The package uses the Method of Alternating Projections to estimate linear models with multiple group fixed effects. A generalization of the within estimator. It supports IV-estimation with multiple endogenous variables via 2SLS, with conditional F statistics for detection of weak instruments. It is thread-parallelized and intended for large problems. A method for correcting limited mobility bias is also included.
This package is intended for linear models with multiple group fixed
effects, i.e. with 2 or more factors with a large number of levels. It
performs similar functions as lm
, but it uses a special
method for projecting out multiple group fixed effects from the normal
equations, hence it is faster. It is a generalization of the within
estimator. This may be required if the groups have high cardinality (many
levels), resulting in tens or hundreds of thousands of dummy variables. It
is also useful if one only wants to control for the group effects, without
actually estimating them. The package may optionally compute standard
errors for the group effects by bootstrapping, but this is a very time- and
memory-consuming process compared to finding the point estimates. If you
only have a single huge factor, the package plm is probably better
suited. If your factors don't have thousands of levels,
lm
or other packages are probably better suited.
lfe is designed to produce the same results as lm
will do if run with the full set of dummies.
==========
*Activity 1*
Do these statements agree with the package description? Answer yes or no for each, and quote the deciding words exactly.
(a) The package can estimate standard errors for the group effects through bootstrapping.
(b) For a single huge factor, this package is the best choice.
(c) The package runs on a single thread only.
The entries that follow are unrelated to the package description.
==========
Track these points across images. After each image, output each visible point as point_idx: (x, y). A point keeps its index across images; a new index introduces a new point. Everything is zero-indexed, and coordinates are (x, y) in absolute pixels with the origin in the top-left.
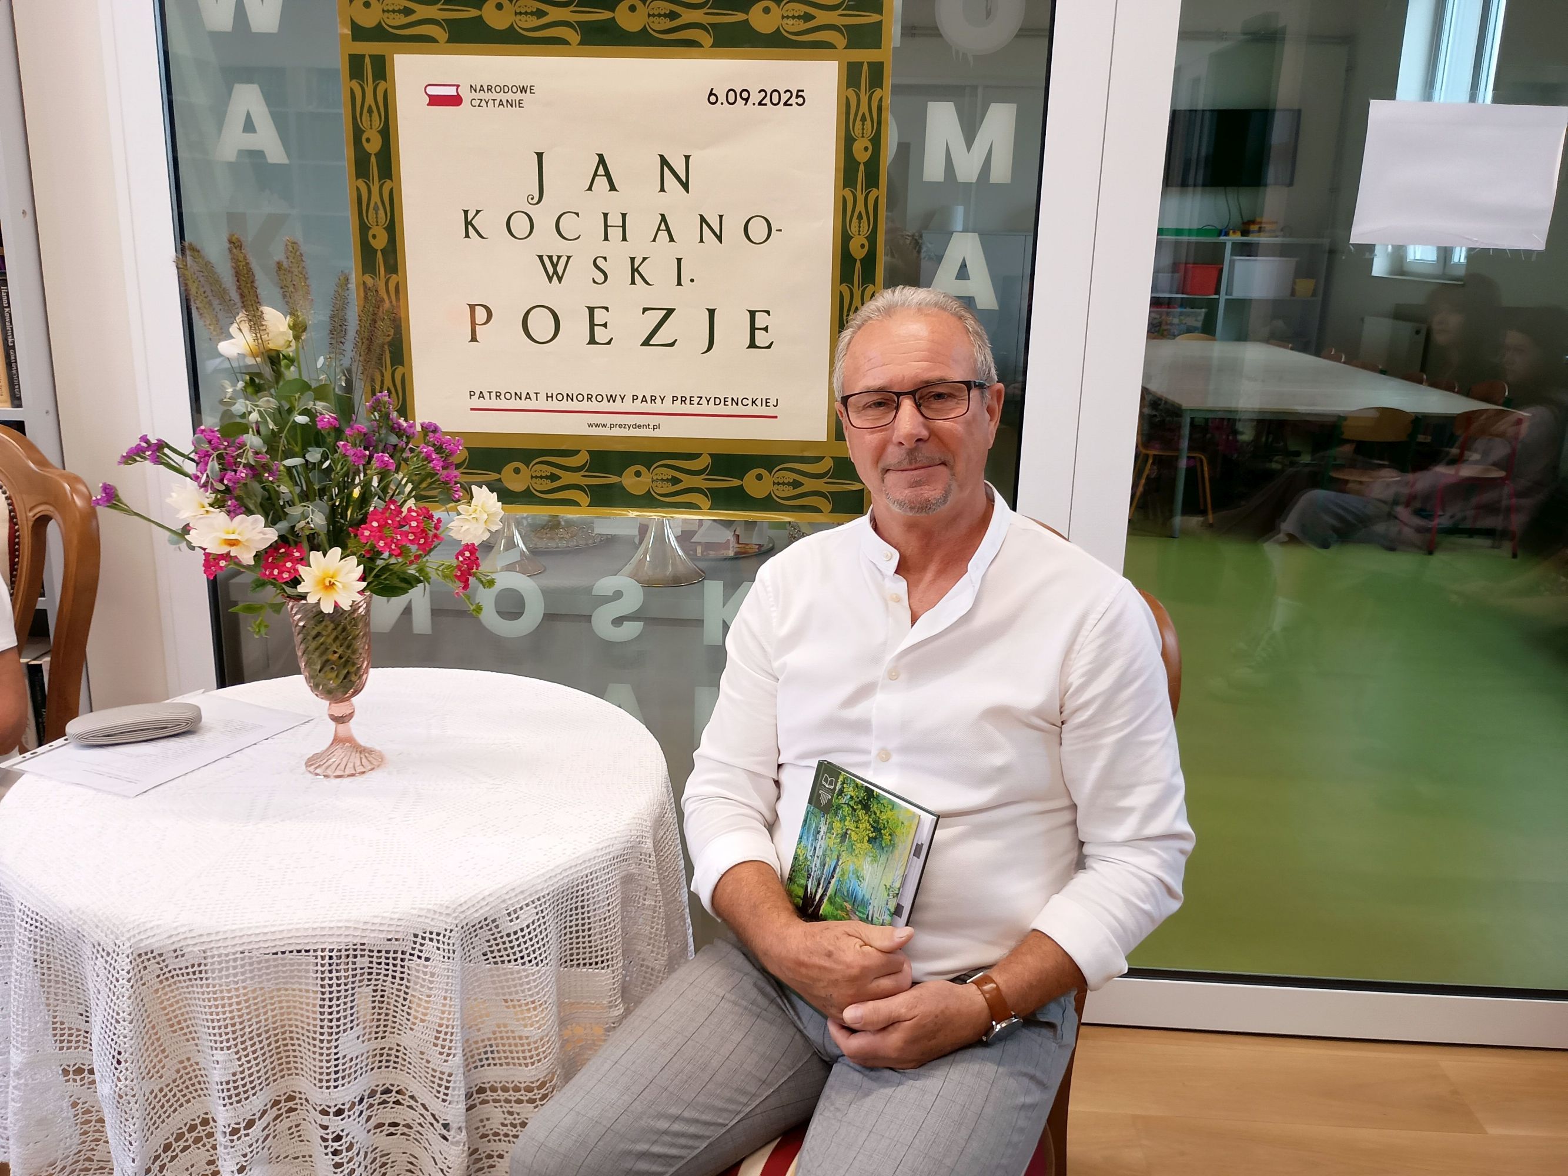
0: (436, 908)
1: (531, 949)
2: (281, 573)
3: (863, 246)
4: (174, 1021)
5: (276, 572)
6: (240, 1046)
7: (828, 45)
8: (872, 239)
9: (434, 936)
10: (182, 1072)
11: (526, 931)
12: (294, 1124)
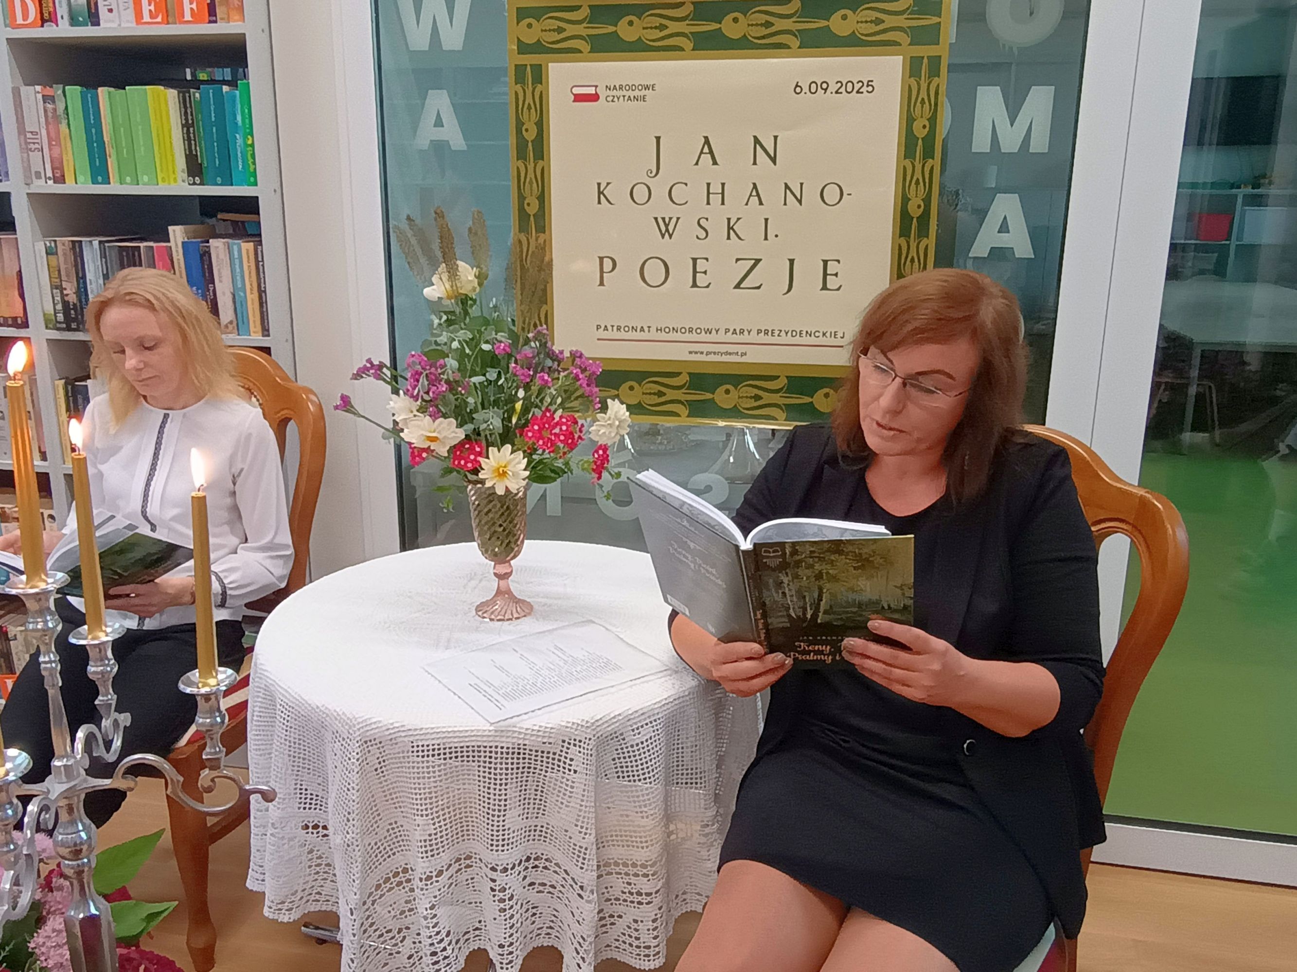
==========
*Activity 2*
Could you format every line of the point-tracking entries as a numbered list, with blank lines and the pictures left out?

*Exercise result 1*
(a) Yes: "The package may optionally compute standard errors for the group effects by bootstrapping"
(b) No: "If you only have a single huge factor, the package plm is probably better suited."
(c) No: "It is thread-parallelized and intended for large problems."

*Exercise result 2*
1. Track these points across images. After each image, output each visible point as point_idx: (x, y). A point keeps its index across images; a new index introduces a new point. Everything is zero-indexed, and coordinates are (x, y) in absolute pixels with the origin in the top-left.
2. 0: (436, 908)
3. 1: (531, 949)
4. 2: (281, 573)
5. 3: (863, 246)
6. 4: (174, 1021)
7. 5: (276, 572)
8. 6: (240, 1046)
9. 7: (828, 45)
10. 8: (872, 239)
11. 9: (434, 936)
12. 10: (182, 1072)
13. 11: (526, 931)
14. 12: (294, 1124)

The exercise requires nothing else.